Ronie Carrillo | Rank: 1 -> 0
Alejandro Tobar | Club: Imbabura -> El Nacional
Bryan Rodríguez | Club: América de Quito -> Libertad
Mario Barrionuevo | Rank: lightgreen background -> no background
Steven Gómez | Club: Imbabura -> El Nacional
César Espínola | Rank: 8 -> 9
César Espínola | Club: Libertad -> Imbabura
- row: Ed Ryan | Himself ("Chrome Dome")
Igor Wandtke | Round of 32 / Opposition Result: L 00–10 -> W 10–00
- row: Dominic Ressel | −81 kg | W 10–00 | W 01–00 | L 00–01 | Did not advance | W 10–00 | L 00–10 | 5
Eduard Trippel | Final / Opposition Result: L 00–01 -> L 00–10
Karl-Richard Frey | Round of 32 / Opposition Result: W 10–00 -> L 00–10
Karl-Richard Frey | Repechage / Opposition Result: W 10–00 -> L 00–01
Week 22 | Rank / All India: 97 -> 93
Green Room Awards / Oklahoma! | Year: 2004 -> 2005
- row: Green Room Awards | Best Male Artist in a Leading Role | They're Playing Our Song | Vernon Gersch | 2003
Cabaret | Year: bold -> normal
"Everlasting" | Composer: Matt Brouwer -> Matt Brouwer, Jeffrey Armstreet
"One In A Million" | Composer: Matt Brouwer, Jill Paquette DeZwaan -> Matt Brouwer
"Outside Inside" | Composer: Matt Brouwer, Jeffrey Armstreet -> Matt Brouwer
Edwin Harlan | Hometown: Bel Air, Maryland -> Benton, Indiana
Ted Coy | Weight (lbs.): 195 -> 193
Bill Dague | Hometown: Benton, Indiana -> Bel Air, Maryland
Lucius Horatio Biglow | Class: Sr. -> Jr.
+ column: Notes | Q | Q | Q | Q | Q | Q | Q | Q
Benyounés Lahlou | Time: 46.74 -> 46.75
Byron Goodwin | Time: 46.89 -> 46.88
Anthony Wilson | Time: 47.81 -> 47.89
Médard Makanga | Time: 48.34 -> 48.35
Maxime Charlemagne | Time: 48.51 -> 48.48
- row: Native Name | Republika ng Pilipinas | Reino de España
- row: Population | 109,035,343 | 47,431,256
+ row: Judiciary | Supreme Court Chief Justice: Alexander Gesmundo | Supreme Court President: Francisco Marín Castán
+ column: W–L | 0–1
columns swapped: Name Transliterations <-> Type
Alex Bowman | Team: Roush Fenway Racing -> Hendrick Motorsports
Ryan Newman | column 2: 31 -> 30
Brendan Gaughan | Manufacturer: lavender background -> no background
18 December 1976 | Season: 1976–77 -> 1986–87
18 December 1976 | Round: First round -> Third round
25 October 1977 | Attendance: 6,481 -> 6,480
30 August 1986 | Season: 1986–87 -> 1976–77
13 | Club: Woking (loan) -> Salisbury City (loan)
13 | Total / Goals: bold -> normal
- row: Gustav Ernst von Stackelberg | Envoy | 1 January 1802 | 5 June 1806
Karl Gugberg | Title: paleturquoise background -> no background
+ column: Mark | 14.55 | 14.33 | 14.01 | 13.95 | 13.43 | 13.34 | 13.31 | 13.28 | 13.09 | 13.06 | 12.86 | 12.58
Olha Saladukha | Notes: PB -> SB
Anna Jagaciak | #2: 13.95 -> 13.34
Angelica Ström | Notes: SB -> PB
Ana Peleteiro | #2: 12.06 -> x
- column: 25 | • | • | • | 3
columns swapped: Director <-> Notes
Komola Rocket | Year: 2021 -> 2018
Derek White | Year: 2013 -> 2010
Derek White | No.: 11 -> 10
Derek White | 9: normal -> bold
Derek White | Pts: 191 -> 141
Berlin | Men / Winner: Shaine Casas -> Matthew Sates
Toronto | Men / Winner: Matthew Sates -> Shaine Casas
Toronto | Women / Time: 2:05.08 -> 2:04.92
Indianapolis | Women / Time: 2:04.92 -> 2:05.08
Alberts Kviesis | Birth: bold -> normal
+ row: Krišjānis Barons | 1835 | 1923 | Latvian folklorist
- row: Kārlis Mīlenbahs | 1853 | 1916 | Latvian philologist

_ _ _ _

Problem details:
Turn every line of the material above into one numbered list, and leave out any blank lines.

Exercise solution:
1. Ronie Carrillo | Rank: 1 -> 0
2. Alejandro Tobar | Club: Imbabura -> El Nacional
3. Bryan Rodríguez | Club: América de Quito -> Libertad
4. Mario Barrionuevo | Rank: lightgreen background -> no background
5. Steven Gómez | Club: Imbabura -> El Nacional
6. César Espínola | Rank: 8 -> 9
7. César Espínola | Club: Libertad -> Imbabura
8. - row: Ed Ryan | Himself ("Chrome Dome")
9. Igor Wandtke | Round of 32 / Opposition Result: L 00–10 -> W 10–00
10. - row: Dominic Ressel | −81 kg | W 10–00 | W 01–00 | L 00–01 | Did not advance | W 10–00 | L 00–10 | 5
11. Eduard Trippel | Final / Opposition Result: L 00–01 -> L 00–10
12. Karl-Richard Frey | Round of 32 / Opposition Result: W 10–00 -> L 00–10
13. Karl-Richard Frey | Repechage / Opposition Result: W 10–00 -> L 00–01
14. Week 22 | Rank / All India: 97 -> 93
15. Green Room Awards / Oklahoma! | Year: 2004 -> 2005
16. - row: Green Room Awards | Best Male Artist in a Leading Role | They're Playing Our Song | Vernon Gersch | 2003
17. Cabaret | Year: bold -> normal
18. "Everlasting" | Composer: Matt Brouwer -> Matt Brouwer, Jeffrey Armstreet
19. "One In A Million" | Composer: Matt Brouwer, Jill Paquette DeZwaan -> Matt Brouwer
20. "Outside Inside" | Composer: Matt Brouwer, Jeffrey Armstreet -> Matt Brouwer
21. Edwin Harlan | Hometown: Bel Air, Maryland -> Benton, Indiana
22. Ted Coy | Weight (lbs.): 195 -> 193
23. Bill Dague | Hometown: Benton, Indiana -> Bel Air, Maryland
24. Lucius Horatio Biglow | Class: Sr. -> Jr.
25. + column: Notes | Q | Q | Q | Q | Q | Q | Q | Q
26. Benyounés Lahlou | Time: 46.74 -> 46.75
27. Byron Goodwin | Time: 46.89 -> 46.88
28. Anthony Wilson | Time: 47.81 -> 47.89
29. Médard Makanga | Time: 48.34 -> 48.35
30. Maxime Charlemagne | Time: 48.51 -> 48.48
31. - row: Native Name | Republika ng Pilipinas | Reino de España
32. - row: Population | 109,035,343 | 47,431,256
33. + row: Judiciary | Supreme Court Chief Justice: Alexander Gesmundo | Supreme Court President: Francisco Marín Castán
34. + column: W–L | 0–1
35. columns swapped: Name Transliterations <-> Type
36. Alex Bowman | Team: Roush Fenway Racing -> Hendrick Motorsports
37. Ryan Newman | column 2: 31 -> 30
38. Brendan Gaughan | Manufacturer: lavender background -> no background
39. 18 December 1976 | Season: 1976–77 -> 1986–87
40. 18 December 1976 | Round: First round -> Third round
41. 25 October 1977 | Attendance: 6,481 -> 6,480
42. 30 August 1986 | Season: 1986–87 -> 1976–77
43. 13 | Club: Woking (loan) -> Salisbury City (loan)
44. 13 | Total / Goals: bold -> normal
45. - row: Gustav Ernst von Stackelberg | Envoy | 1 January 1802 | 5 June 1806
46. Karl Gugberg | Title: paleturquoise background -> no background
47. + column: Mark | 14.55 | 14.33 | 14.01 | 13.95 | 13.43 | 13.34 | 13.31 | 13.28 | 13.09 | 13.06 | 12.86 | 12.58
48. Olha Saladukha | Notes: PB -> SB
49. Anna Jagaciak | #2: 13.95 -> 13.34
50. Angelica Ström | Notes: SB -> PB
51. Ana Peleteiro | #2: 12.06 -> x
52. - column: 25 | • | • | • | 3
53. columns swapped: Director <-> Notes
54. Komola Rocket | Year: 2021 -> 2018
55. Derek White | Year: 2013 -> 2010
56. Derek White | No.: 11 -> 10
57. Derek White | 9: normal -> bold
58. Derek White | Pts: 191 -> 141
59. Berlin | Men / Winner: Shaine Casas -> Matthew Sates
60. Toronto | Men / Winner: Matthew Sates -> Shaine Casas
61. Toronto | Women / Time: 2:05.08 -> 2:04.92
62. Indianapolis | Women / Time: 2:04.92 -> 2:05.08
63. Alberts Kviesis | Birth: bold -> normal
64. + row: Krišjānis Barons | 1835 | 1923 | Latvian folklorist
65. - row: Kārlis Mīlenbahs | 1853 | 1916 | Latvian philologist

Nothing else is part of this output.